Indonesian officials say that office rumors are sweeping throughout the city of Djakarta that claim that country’s rice farmers have been circulating a rumor about a terrorist group that plans to hijack an Indonesian crater and use it to blow black pumice ash up towards the world’s busiest airspace.

Dr. Subupak added his own rumor:

“There has been an eruption of intra-government rumors saying that the proliferation of big city rumors about spreading rice field rumors are nothing but leftover fallout from an old urban legend.”

The minister then explained why he thought volcanic terrorist fears were rising:

This is what you get when the world over-doses on CNN News stimulants every time our sacred mother earth passes a little natural gas”.

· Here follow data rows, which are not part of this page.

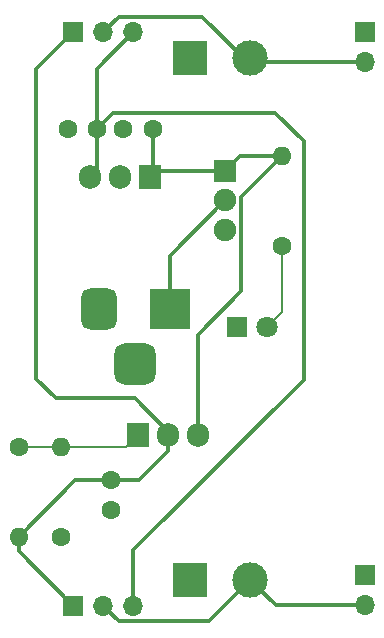
<source format=gtl>
%TF.GenerationSoftware,KiCad,Pcbnew,8.0.4*%
%TF.CreationDate,2025-01-30T18:37:50+05:30*%
%TF.ProjectId,Bread_board_power_supply,42726561-645f-4626-9f61-72645f706f77,1*%
%TF.SameCoordinates,Original*%
%TF.FileFunction,Copper,L1,Top*%
%TF.FilePolarity,Positive*%
%FSLAX46Y46*%
G04 Gerber Fmt 4.6, Leading zero omitted, Abs format (unit mm)*
G04 Created by KiCad (PCBNEW 8.0.4) date 2025-01-30 18:37:50*
%MOMM*%
%LPD*%
G01*
G04 APERTURE LIST*
G04 Aperture macros list*
%AMRoundRect*
0 Rectangle with rounded corners*
0 $1 Rounding radius*
0 $2 $3 $4 $5 $6 $7 $8 $9 X,Y pos of 4 corners*
0 Add a 4 corners polygon primitive as box body*
4,1,4,$2,$3,$4,$5,$6,$7,$8,$9,$2,$3,0*
0 Add four circle primitives for the rounded corners*
1,1,$1+$1,$2,$3*
1,1,$1+$1,$4,$5*
1,1,$1+$1,$6,$7*
1,1,$1+$1,$8,$9*
0 Add four rect primitives between the rounded corners*
20,1,$1+$1,$2,$3,$4,$5,0*
20,1,$1+$1,$4,$5,$6,$7,0*
20,1,$1+$1,$6,$7,$8,$9,0*
20,1,$1+$1,$8,$9,$2,$3,0*%
G04 Aperture macros list end*
%TA.AperFunction,ComponentPad*%
%ADD10C,1.600000*%
%TD*%
%TA.AperFunction,ComponentPad*%
%ADD11O,1.600000X1.600000*%
%TD*%
%TA.AperFunction,ComponentPad*%
%ADD12R,1.905000X2.000000*%
%TD*%
%TA.AperFunction,ComponentPad*%
%ADD13O,1.905000X2.000000*%
%TD*%
%TA.AperFunction,ComponentPad*%
%ADD14R,1.800000X1.800000*%
%TD*%
%TA.AperFunction,ComponentPad*%
%ADD15C,1.800000*%
%TD*%
%TA.AperFunction,ComponentPad*%
%ADD16R,3.500000X3.500000*%
%TD*%
%TA.AperFunction,ComponentPad*%
%ADD17RoundRect,0.750000X-0.750000X-1.000000X0.750000X-1.000000X0.750000X1.000000X-0.750000X1.000000X0*%
%TD*%
%TA.AperFunction,ComponentPad*%
%ADD18RoundRect,0.875000X-0.875000X-0.875000X0.875000X-0.875000X0.875000X0.875000X-0.875000X0.875000X0*%
%TD*%
%TA.AperFunction,ComponentPad*%
%ADD19R,1.700000X1.700000*%
%TD*%
%TA.AperFunction,ComponentPad*%
%ADD20O,1.700000X1.700000*%
%TD*%
%TA.AperFunction,ComponentPad*%
%ADD21R,3.000000X3.000000*%
%TD*%
%TA.AperFunction,ComponentPad*%
%ADD22C,3.000000*%
%TD*%
%TA.AperFunction,ComponentPad*%
%ADD23R,1.900000X1.900000*%
%TD*%
%TA.AperFunction,ComponentPad*%
%ADD24C,1.900000*%
%TD*%
%TA.AperFunction,Conductor*%
%ADD25C,0.350000*%
%TD*%
%TA.AperFunction,Conductor*%
%ADD26C,0.200000*%
%TD*%
G04 APERTURE END LIST*
D10*
%TO.P,C1,1*%
%TO.N,/12V*%
X84308000Y-56642000D03*
%TO.P,C1,2*%
%TO.N,GND*%
X81808000Y-56642000D03*
%TD*%
%TO.P,R1,1*%
%TO.N,Net-(U2-ADJ)*%
X72940000Y-83560000D03*
D11*
%TO.P,R1,2*%
%TO.N,/3P3V*%
X72940000Y-91180000D03*
%TD*%
D10*
%TO.P,R2,1*%
%TO.N,Net-(D1-A)*%
X95250000Y-66548000D03*
D11*
%TO.P,R2,2*%
%TO.N,/12V*%
X95250000Y-58928000D03*
%TD*%
D12*
%TO.P,U1,1,VI*%
%TO.N,/12V*%
X84074000Y-60706000D03*
D13*
%TO.P,U1,2,GND*%
%TO.N,GND*%
X81534000Y-60706000D03*
%TO.P,U1,3,VO*%
%TO.N,/5V*%
X78994000Y-60706000D03*
%TD*%
D10*
%TO.P,C2,1*%
%TO.N,/5V*%
X79590000Y-56660000D03*
%TO.P,C2,2*%
%TO.N,GND*%
X77090000Y-56660000D03*
%TD*%
%TO.P,R3,1*%
%TO.N,GND*%
X76570000Y-91180000D03*
D11*
%TO.P,R3,2*%
%TO.N,Net-(U2-ADJ)*%
X76570000Y-83560000D03*
%TD*%
D14*
%TO.P,D1,1,K*%
%TO.N,GND*%
X91440000Y-73406000D03*
D15*
%TO.P,D1,2,A*%
%TO.N,Net-(D1-A)*%
X93980000Y-73406000D03*
%TD*%
D16*
%TO.P,J7,1*%
%TO.N,/PWR_input*%
X85756000Y-71882000D03*
D17*
%TO.P,J7,2*%
%TO.N,GND*%
X79756000Y-71882000D03*
D18*
%TO.P,J7,3*%
X82756000Y-76582000D03*
%TD*%
D19*
%TO.P,J2,1,Pin_1*%
%TO.N,GND*%
X102250000Y-94420000D03*
D20*
%TO.P,J2,2,Pin_2*%
%TO.N,/PWR_OUT_BOT*%
X102250000Y-96960000D03*
%TD*%
D21*
%TO.P,J6,1,Pin_1*%
%TO.N,GND*%
X87490000Y-94810000D03*
D22*
%TO.P,J6,2,Pin_2*%
%TO.N,/PWR_OUT_BOT*%
X92570000Y-94810000D03*
%TD*%
D10*
%TO.P,C3,1*%
%TO.N,/3P3V*%
X80770000Y-86380000D03*
%TO.P,C3,2*%
%TO.N,GND*%
X80770000Y-88880000D03*
%TD*%
D21*
%TO.P,J5,1,Pin_1*%
%TO.N,GND*%
X87490000Y-50670000D03*
D22*
%TO.P,J5,2,Pin_2*%
%TO.N,/PWR_OUT_TOP*%
X92570000Y-50670000D03*
%TD*%
D23*
%TO.P,S1,1*%
%TO.N,/12V*%
X90424000Y-60198000D03*
D24*
%TO.P,S1,2*%
%TO.N,/PWR_input*%
X90424000Y-62698000D03*
%TO.P,S1,3*%
%TO.N,unconnected-(S1-Pad3)*%
X90424000Y-65198000D03*
%TD*%
D19*
%TO.P,J3,1,Pin_1*%
%TO.N,/3P3V*%
X77584000Y-48470000D03*
D20*
%TO.P,J3,2,Pin_2*%
%TO.N,/PWR_OUT_TOP*%
X80124000Y-48470000D03*
%TO.P,J3,3,Pin_3*%
%TO.N,/5V*%
X82664000Y-48470000D03*
%TD*%
D19*
%TO.P,J1,1,Pin_1*%
%TO.N,GND*%
X102250000Y-48430000D03*
D20*
%TO.P,J1,2,Pin_2*%
%TO.N,/PWR_OUT_TOP*%
X102250000Y-50970000D03*
%TD*%
D12*
%TO.P,U2,1,ADJ*%
%TO.N,Net-(U2-ADJ)*%
X83060000Y-82530000D03*
D13*
%TO.P,U2,2,VO*%
%TO.N,/3P3V*%
X85600000Y-82530000D03*
%TO.P,U2,3,VI*%
%TO.N,/12V*%
X88140000Y-82530000D03*
%TD*%
D19*
%TO.P,J4,1,Pin_1*%
%TO.N,/3P3V*%
X77584000Y-97010000D03*
D20*
%TO.P,J4,2,Pin_2*%
%TO.N,/PWR_OUT_BOT*%
X80124000Y-97010000D03*
%TO.P,J4,3,Pin_3*%
%TO.N,/5V*%
X82664000Y-97010000D03*
%TD*%
D25*
%TO.N,/PWR_OUT_BOT*%
X89095000Y-98285000D02*
X92570000Y-94810000D01*
X81399000Y-98285000D02*
X89095000Y-98285000D01*
X80124000Y-97010000D02*
X81399000Y-98285000D01*
D26*
%TO.N,Net-(U2-ADJ)*%
X82030000Y-83560000D02*
X83060000Y-82530000D01*
X76570000Y-83560000D02*
X82030000Y-83560000D01*
X72940000Y-83560000D02*
X76570000Y-83560000D01*
D25*
%TO.N,/3P3V*%
X74450000Y-51604000D02*
X77584000Y-48470000D01*
X74450000Y-77800000D02*
X74450000Y-51604000D01*
X82782500Y-79450000D02*
X76100000Y-79450000D01*
X85600000Y-82530000D02*
X85600000Y-82267500D01*
X85600000Y-82267500D02*
X82782500Y-79450000D01*
X76100000Y-79450000D02*
X74450000Y-77800000D01*
%TO.N,/5V*%
X82650000Y-48470000D02*
X82664000Y-48470000D01*
X79590000Y-51530000D02*
X82650000Y-48470000D01*
X79590000Y-56660000D02*
X79590000Y-51530000D01*
X97105000Y-57695000D02*
X94690000Y-55280000D01*
X97105000Y-77875000D02*
X97105000Y-57695000D01*
X80970000Y-55280000D02*
X79590000Y-56660000D01*
X82664000Y-92316000D02*
X97105000Y-77875000D01*
X94690000Y-55280000D02*
X80970000Y-55280000D01*
X82664000Y-97010000D02*
X82664000Y-92316000D01*
%TO.N,/PWR_OUT_TOP*%
X92000000Y-50670000D02*
X92570000Y-50670000D01*
%TO.N,/PWR_OUT_BOT*%
X94720000Y-96960000D02*
X92570000Y-94810000D01*
X102250000Y-96960000D02*
X94720000Y-96960000D01*
%TO.N,/5V*%
X79590000Y-60110000D02*
X79590000Y-56660000D01*
X78994000Y-60706000D02*
X79590000Y-60110000D01*
%TO.N,/12V*%
X84582000Y-60198000D02*
X84074000Y-60706000D01*
X90424000Y-60198000D02*
X84582000Y-60198000D01*
X88140000Y-74056000D02*
X88140000Y-82530000D01*
X91799000Y-62379000D02*
X91799000Y-70397000D01*
X91799000Y-70397000D02*
X88140000Y-74056000D01*
X95250000Y-58928000D02*
X91799000Y-62379000D01*
%TO.N,/3P3V*%
X85600000Y-83880000D02*
X85600000Y-82530000D01*
X80770000Y-86380000D02*
X83100000Y-86380000D01*
X83100000Y-86380000D02*
X85600000Y-83880000D01*
X72940000Y-91180000D02*
X77740000Y-86380000D01*
X77740000Y-86380000D02*
X80770000Y-86380000D01*
X72940000Y-92366000D02*
X72940000Y-91180000D01*
X77584000Y-97010000D02*
X72940000Y-92366000D01*
%TO.N,/PWR_input*%
X85756000Y-67366000D02*
X85756000Y-71882000D01*
X90424000Y-62698000D02*
X85756000Y-67366000D01*
%TO.N,/12V*%
X84308000Y-60472000D02*
X84074000Y-60706000D01*
X84308000Y-56642000D02*
X84308000Y-60472000D01*
%TO.N,/PWR_OUT_TOP*%
X102250000Y-50970000D02*
X92870000Y-50970000D01*
X92870000Y-50970000D02*
X92570000Y-50670000D01*
D26*
%TO.N,Net-(D1-A)*%
X95250000Y-72136000D02*
X95250000Y-66548000D01*
X93980000Y-73406000D02*
X95250000Y-72136000D01*
D25*
%TO.N,/12V*%
X91694000Y-58928000D02*
X90424000Y-60198000D01*
X95250000Y-58928000D02*
X91694000Y-58928000D01*
%TO.N,/PWR_OUT_TOP*%
X88490000Y-47160000D02*
X92000000Y-50670000D01*
X80124000Y-48470000D02*
X81434000Y-47160000D01*
X81434000Y-47160000D02*
X88490000Y-47160000D01*
%TD*%
M02*

</source>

As if to confirm the Indonesian’s minister’s view, CNN reported that thousands of Pakistani’s, living in that country’s Northern States and Eastern Stans, have called in to report smoke and ash rising from their local mountain peaks.

Pakistan’s Minister of Mining, Metals, and Mountains, a Dr. Giles Ali Pakasub, told reporters.

“Since Iceland’s eruption isolated England for the first time in three hundred years, people in Pakistan have just gone,

—— plume crazy.

That is, people are seeing volcanic ash clouds proliferating right out their own panasonic television sets.

We find people calling in to report ash clouds every time they forget to wash their car window.

We find people reporting planes lying flat on the ground at the airport, in the very same spot that they see the same parked planes, every day.

And we even find uneducated mountain people calling in over a proliferating rumor about an American plot to name their local mountain peak; after an eight syllable glacier field in Iceland. “

Despite the rumors, the Presidents of Indonesia and Pakistan jointly announced plans to lock down all suspicious mountain peaks in their respective countries.

President Obama Solves the Problem with a Conference

Meanwhile Congressman Maxigrandon urged President Obama to label the country of Guatemala a volcano proliferator and impose White House sanctions which would make illegal immigration from that Central American country, “even more” illegal than before.

The President responded to the Congressman’s second request by inviting him to a February 2011 anti-eruption and vent proliferation conference in Washington D.C.

According to the President, leaders around the world would be invited to attend the conference and discuss issues related to volcanic proliferation. Following the conference, leaders, and their staff, would be forced to gain “relevant” experience by spending two days at Dulles airport attempting to book commercial flights home, as airports across Europe and North America, close for Marti Gras and ash-Wednesday.